**What to do**
Copy out the entire listing below line for line, character for character, and omit the pictures.

═══ Stored rows ═══

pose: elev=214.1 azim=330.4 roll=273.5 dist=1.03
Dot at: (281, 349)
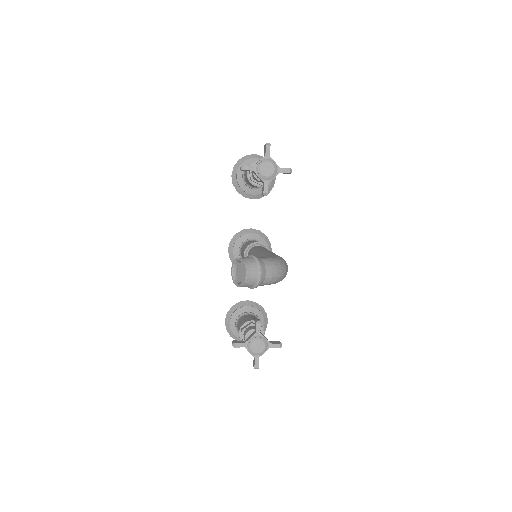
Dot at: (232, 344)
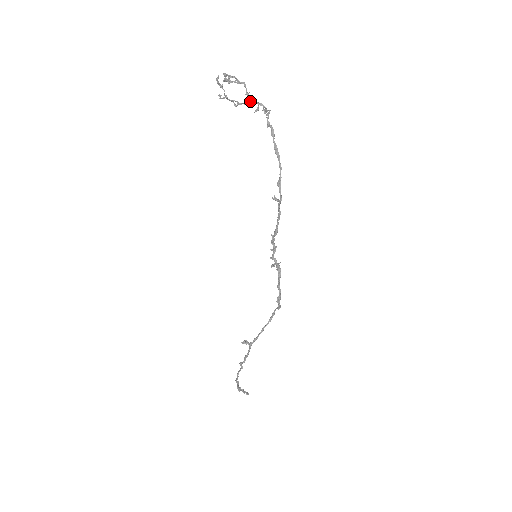
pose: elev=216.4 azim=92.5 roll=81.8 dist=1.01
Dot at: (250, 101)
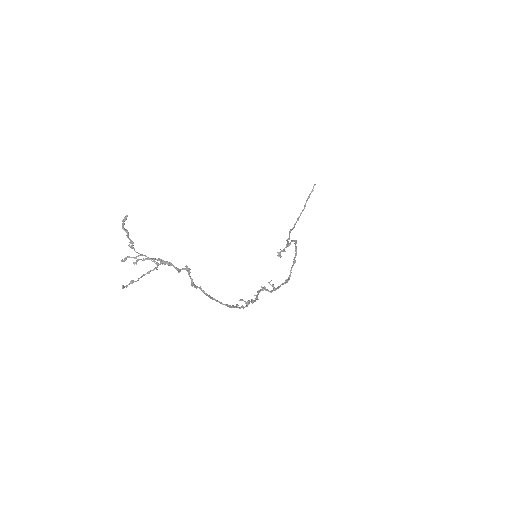
Dot at: occluded
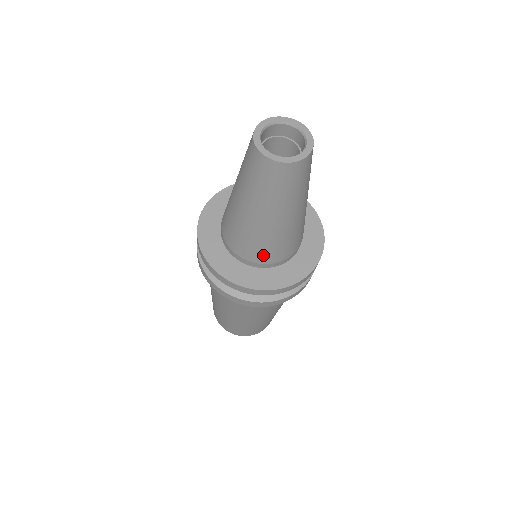
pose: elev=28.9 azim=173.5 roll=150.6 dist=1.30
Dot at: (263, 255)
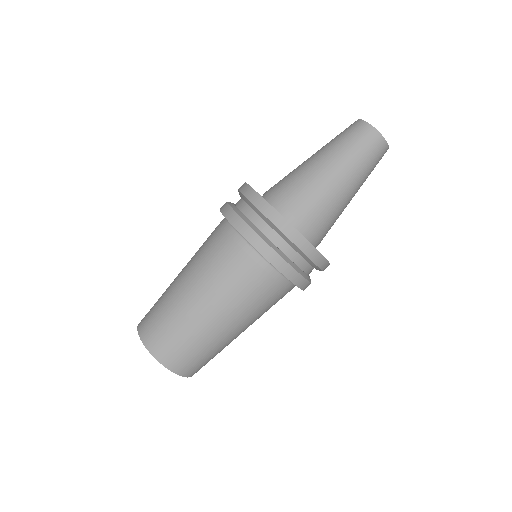
Dot at: (302, 206)
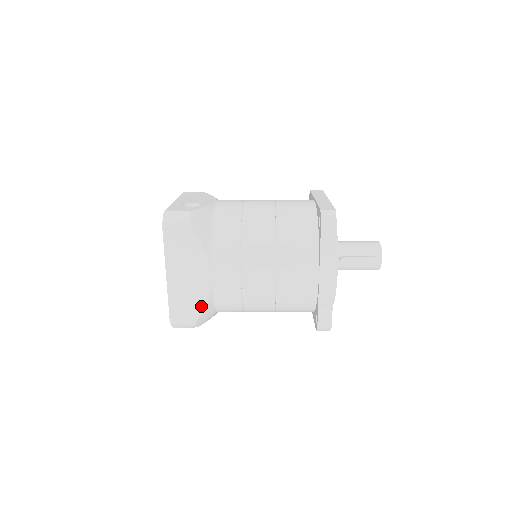
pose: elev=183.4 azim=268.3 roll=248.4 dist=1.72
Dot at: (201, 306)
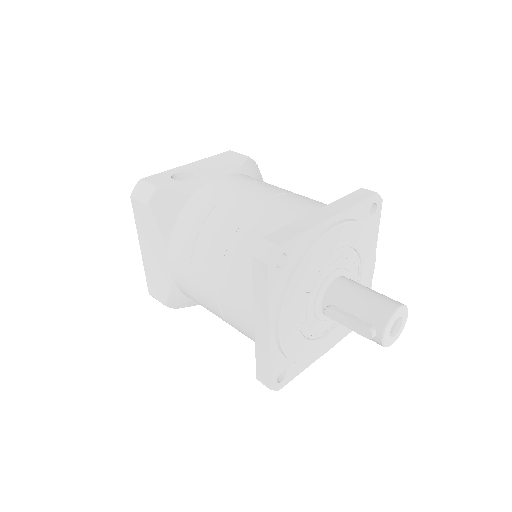
Dot at: (166, 292)
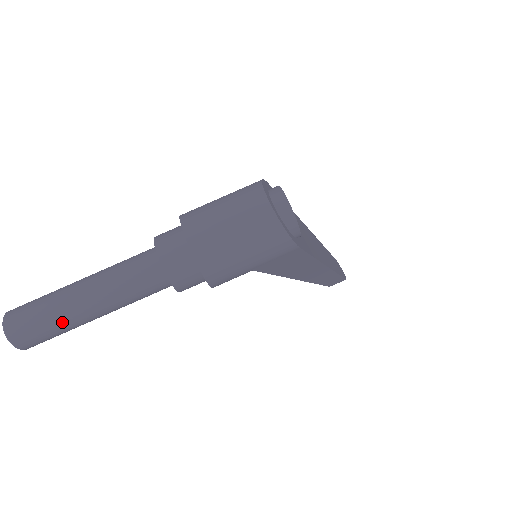
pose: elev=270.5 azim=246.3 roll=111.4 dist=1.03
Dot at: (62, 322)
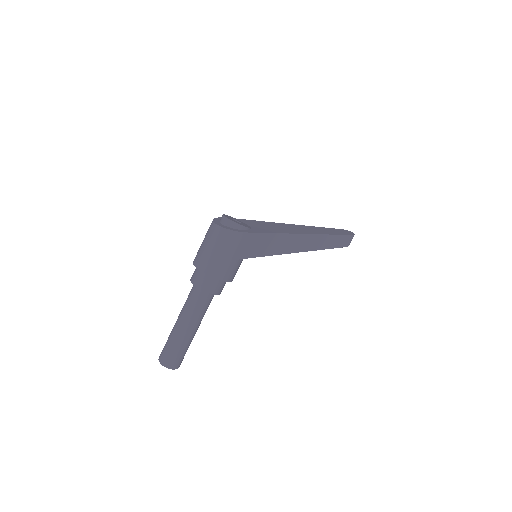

═══

**Result for this task**
pose: elev=214.1 azim=330.4 roll=273.5 dist=1.03
Dot at: (281, 349)
Dot at: (232, 344)
pose: elev=216.4 azim=92.5 roll=81.8 dist=1.01
Dot at: (250, 101)
Dot at: occluded
pose: elev=28.9 azim=173.5 roll=150.6 dist=1.30
Dot at: (263, 255)
Dot at: (302, 206)
pose: elev=183.4 azim=268.3 roll=248.4 dist=1.72
Dot at: (201, 306)
Dot at: (166, 292)
pose: elev=270.5 azim=246.3 roll=111.4 dist=1.03
Dot at: (62, 322)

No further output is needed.